Yönerge 1:
Aşağıdaki (a), (b) ve (c) ifadelerinin seçilen metinle uyuşup uyuşmadığını evet ya da hayır diye belirtin. Her yanıta, kararı belirleyen sözleri metinden aynen alıntılayarak ekleyin.
(a) Zafer Mutlu andıcı, içindeki iddialara inandığı için yayımladı.
(b) Konuşan kişiye göre Sabah ve Hürriyet, 28 Şubat'ın meşrulaştırılmasında başrol oynadı.
(c) Zafer, yayımlama gerekçesi sorulunca "Bankam var" dedi.
Yönerge 2: Seçilen metinde adı geçen bütün kişileri sıralayın. Aynı kişiyi yalnızca bir kez yazın.

Seçilen Metin:
—————

Erol Özkasnak, Mehmet Altan’ı da, yazısında maaş konusuna girdiği için Zafer Mutlu aracılığıyla tehdit etmemiş miydi?

Onun da yazıları azaltıldı o dönemde Sabah’ta zaten.

O GAZETEYİ BENİM ÖNÜMDE HAZIRLADILAR

Gazetenizin bu andıçlama karşısındaki tutumu ne oldu? Sizin suçsuz olduğunuzu biliyorlar mıydı?

Beni kendi tarzlarına göre korumaya çalıştılar. Zafer, “Zerre kadar inanmıyoruz ama yayımlamaya mecburuz” dedi. Ben “niye” diye üsteleyince de “Bankam var” dedi. O günkü gazete benim gözümün önünde hazırlandı. Bazıları yakın arkadaşlarım... Sayfayı yapıyorlar... Kendilerini işe vermişler. Arada bir gözleri bana takılıyor. “Yaa, şu rezalete bak” diyorlar ve sonra bizimle ilgili haberi koymaya ve işlerini yapmaya devam ediyorlar.

28 Şubat’ta medyanın rolü neydi?

Zafer Mutlu ve Ertuğrul Özkök merkez medyanın iki genel yayın müdürüydü. Sabah ve Hürriyet, 28 Şubat’ın meşrulaştırılması ve kamuoyuna enjekte edilmesinde başrolü oynayan iki ana gazete oldu. Zafer Mutlu andıcı, oradaki iftiraya inanarak yayımlamadı. Kendisini bunu yapmaya mecbur hissetti. Bir yandan da beni korumaya çalıştı. Özkök, “Bunun ayıbını hayatım boyunca taşıyacağım” dedi. Bakın... Bu konuyu medya etiği açısından tartışabilirsiniz ama bu kişileri, andıcı ve darbeyi yapanlarla aynı yere koyamazsınız. Çevik Bir’le, Erol Özkasnak’la ve Demirel’e aynı muameleye maruz bırakamazsınız onları. O zaman iş, cadı avına dönüşür. İş, McCartizm’e doğru kolaylıkla gider.

—————

Sağlanan Bilgiler:
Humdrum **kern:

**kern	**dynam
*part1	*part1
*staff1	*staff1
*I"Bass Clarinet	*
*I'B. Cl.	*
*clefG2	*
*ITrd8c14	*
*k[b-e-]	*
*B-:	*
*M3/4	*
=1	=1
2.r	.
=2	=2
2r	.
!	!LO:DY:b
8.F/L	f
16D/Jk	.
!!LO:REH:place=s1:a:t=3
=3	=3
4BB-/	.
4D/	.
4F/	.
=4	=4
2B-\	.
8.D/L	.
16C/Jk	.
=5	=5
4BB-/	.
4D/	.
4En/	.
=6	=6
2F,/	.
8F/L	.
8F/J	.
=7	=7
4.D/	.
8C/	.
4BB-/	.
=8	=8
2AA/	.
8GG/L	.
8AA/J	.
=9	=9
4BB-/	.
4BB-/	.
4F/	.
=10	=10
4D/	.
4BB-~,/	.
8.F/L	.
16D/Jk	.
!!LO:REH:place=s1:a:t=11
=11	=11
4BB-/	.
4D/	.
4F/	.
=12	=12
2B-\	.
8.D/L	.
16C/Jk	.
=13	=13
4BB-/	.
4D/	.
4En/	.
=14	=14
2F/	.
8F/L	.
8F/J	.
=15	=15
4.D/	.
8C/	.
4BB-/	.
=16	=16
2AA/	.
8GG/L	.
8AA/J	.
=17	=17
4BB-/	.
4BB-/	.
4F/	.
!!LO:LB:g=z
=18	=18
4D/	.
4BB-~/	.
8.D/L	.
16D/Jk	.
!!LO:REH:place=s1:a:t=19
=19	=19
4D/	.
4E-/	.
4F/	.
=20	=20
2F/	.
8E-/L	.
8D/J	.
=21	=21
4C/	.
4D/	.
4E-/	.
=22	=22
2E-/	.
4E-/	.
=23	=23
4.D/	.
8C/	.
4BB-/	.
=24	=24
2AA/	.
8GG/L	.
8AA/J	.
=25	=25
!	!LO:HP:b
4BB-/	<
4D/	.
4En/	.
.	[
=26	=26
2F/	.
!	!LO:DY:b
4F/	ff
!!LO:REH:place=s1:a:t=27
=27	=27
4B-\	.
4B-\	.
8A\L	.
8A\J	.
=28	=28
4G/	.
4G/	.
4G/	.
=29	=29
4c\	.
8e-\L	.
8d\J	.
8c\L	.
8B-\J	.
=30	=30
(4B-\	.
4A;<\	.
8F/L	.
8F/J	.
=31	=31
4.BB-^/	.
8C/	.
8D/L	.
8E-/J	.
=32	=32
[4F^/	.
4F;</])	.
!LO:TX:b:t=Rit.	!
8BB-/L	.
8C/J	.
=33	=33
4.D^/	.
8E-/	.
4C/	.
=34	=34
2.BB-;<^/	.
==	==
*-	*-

—————

Beklenen Çıktı 1:
(a) Hayır: «Zafer Mutlu andıcı, oradaki iftiraya inanarak yayımlamadı.»
(b) Evet: «Sabah ve Hürriyet, 28 Şubat’ın meşrulaştırılması ve kamuoyuna enjekte edilmesinde başrolü oynayan iki ana gazete oldu.»
(c) Evet: «Ben “niye” diye üsteleyince de “Bankam var” dedi.»

Beklenen Çıktı 2:
Erol Özkasnak
Mehmet Altan
Zafer Mutlu
Ertuğrul Özkök
Çevik Bir
Demirel